_Written task 1_
In the Hellgoing review, what prize was Lynn Coady up for with her collection of stories?
_Written task 2_
Please carry on the Hellgoing review from its last sentence.

══ Quoted passage

A young nun charged with talking an anorexic out of her religious fanaticism toys with the thin distance between practicality and blasphemy. A strange bond between a teacher and a schoolgirl takes on ever deeper, and stranger, shapes as the years progress. A bride-to-be with a penchant for nocturnal bondage can’t seem to stop bashing herself up in the light of day.

Equally adept at capturing the foibles and obsessions of men and of women, compassionate in her humour yet never missing an opportunity to make her characters squirm, fascinated as much by faithlessness as by faith, Lynn Coady is quite possibly the writer who best captures what it is to be human at this particular moment in our history.

my thoughts-01

Short stories have always been something that alludes me. I mean, I understand the novel and I kind of get poetry (something I never really studied in university. Give me books!), but when it comes to short stories, I felt like it took a lot of work to really extrapolate the TRUE meaning of the story. If there was a meaning. Which, in university, there’s ALWAYS a meaning.

I’m not sure if I would have picked up Hellgoing on my own, but when I saw that local author Lynn Coady was up for a Giller Prize with her collection of stories, I decided to give it a whirl. Not only do I love trying out prize-worthy books, but I also have been on a mission to really explore the depths of local talent we have here in the capital city.

Without a doubt, it’s easy to see that Lynn Coady has talent. Right off the bat, I was in love with her writing style. It’s more mature than what I was used to, but it was also very accessible. I didn’t find myself fumbling through the text and actually found myself absorbed in the stories. Shocking, right?

════
══ Data extract

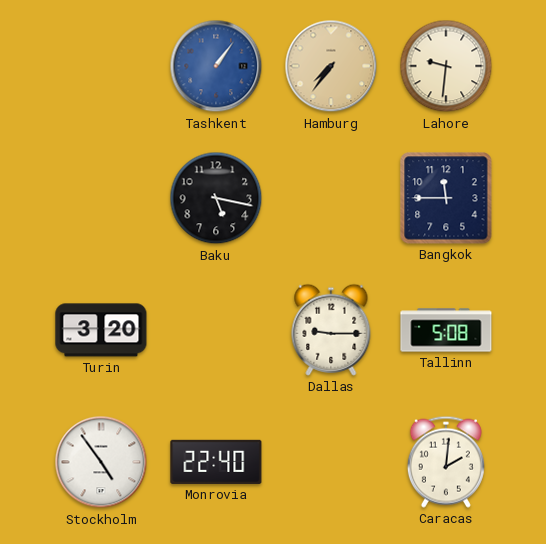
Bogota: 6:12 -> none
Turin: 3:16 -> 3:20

════

_Task result 1_
The Giller Prize.

_Task result 2_
I think my favourite stories in the collection have to be The Natural Elements, Wireless, and Body Condom. All had very real characters and interesting studies in our actions as humans. The stories aren’t light, they’re hard and sometimes a bit crude. It can be hard to really get to know a character through a short story, but I think there are certain characters (as in my favourites listed previously) who stand out. We don’t get a lot of filler with a short story, nor do we really get a lot of backstory. Instead, we get the here and now and the story that’s happening in this moment. It’s like we’ve suddenly attached ourselves as flies on the wall of someone else’s life, if only for a brief instant.

I’m definitely interested to try out some of Lynn’s full-length works. I think she is a true local talent and definitely worthy of acknowledgement. I’d be interested to see her writing a little serious of a story — maybe something with a mix of seriousness and a bit of humour, but I’d still say that this is a good introduction to her work.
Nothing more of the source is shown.